It’s where SC4’s administration, the “Erie Square Gazette” and several clubs call home. Odds are you’ve had at least one class there.
Those seeking a brief rundown of the history of SC4’s main building merely need to look at the sign outside. The building began as a high school in Port Huron where two high schools previously stood. After a change in population requirements by the Michigan Board of Education, the building officially became home to Port Huron Junior College.
In 1967, the college was re-christened St. Clair County Community College, no longer operating under the Port Huron school district.

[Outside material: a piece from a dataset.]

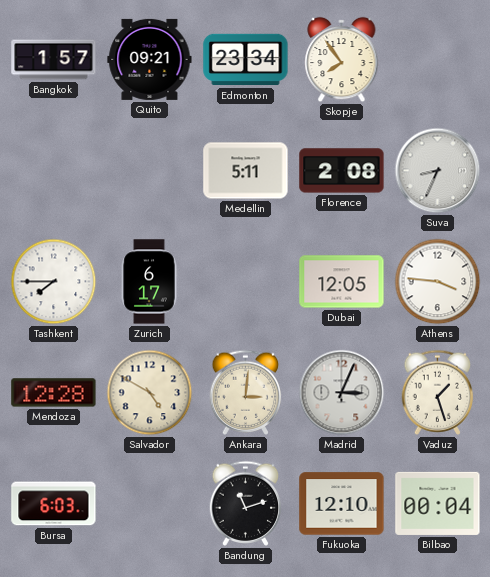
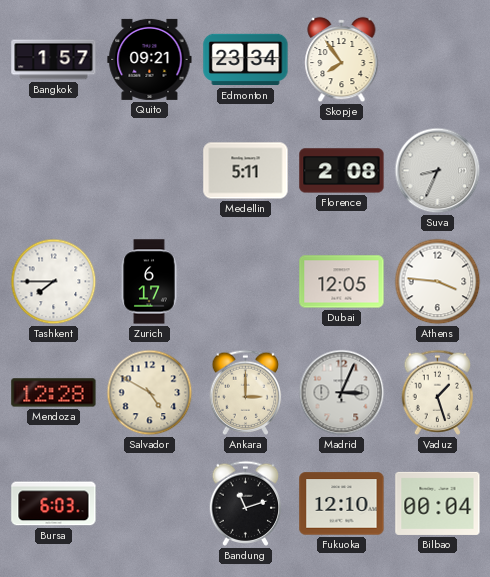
Ankara: 3:01 -> 3:00
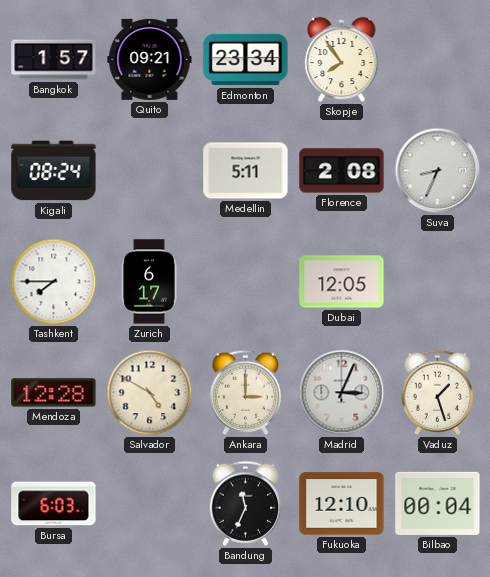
Kigali: none -> 08:24
Athens: 3:46 -> none
Bandung: 11:12 -> 11:34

This may seem like ancient history to some, but for two members of the SC4 community, it has been their life.
Professor emeritus Bob Tansky, now a member of SC4’s board of trustees, and Professor emeritus Tom Obee, have both been with the college since its days as Port Huron Junior College.
Tansky said he has been at St. Clair County Community College since about 1966.
“The main building was at that time one of two buildings that the college had, for all practical purposes,” said Tansky. “When I was being interviewed for the teaching job, the wrecking crew was taking down the St. Stevens Church, which was pretty emotional.”
“I taught in the main building all but a couple years in the early 80’s, when they were doing some remodeling. Other than that, the main building was ‘home,’” said Tansky.
Obee began as a student in 1961, and then went to University of Michigan for a bachelor’s degree and University of Wisconsin for a master’s. In 1967 he returned.
Obee and Tansky said the Main Building remained relatively static until the early 1980’s, during which the building underwent major renovations.
“Back at that time, we had the library in the main building,” said Tansky. “We had the cafeteria, lots of classrooms, and the administration. They used to have a coal bin to heat the building.”
During the renovations, several major changes occurred on campus, including the library being moved “book by book” to the CEM building, according to Tansky.
“I remember them putting the elevator on the outside of the building so that we met the requirements for disabilities,” said Tansky. “Prior to that time, we had to schedule classes on the first floor [for disabled students]. The elevator was a welcome change.”
Underneath the carpets of the main building, Obee said, are wooden floors which were “squeaky,” with “beautiful ceilings” just above the tiles.
Obee said he was impressed by how “modern” the inside of the school looked after the renovation, “but we lost the elegance of the cornices and a lot of the stuff that’s up there.”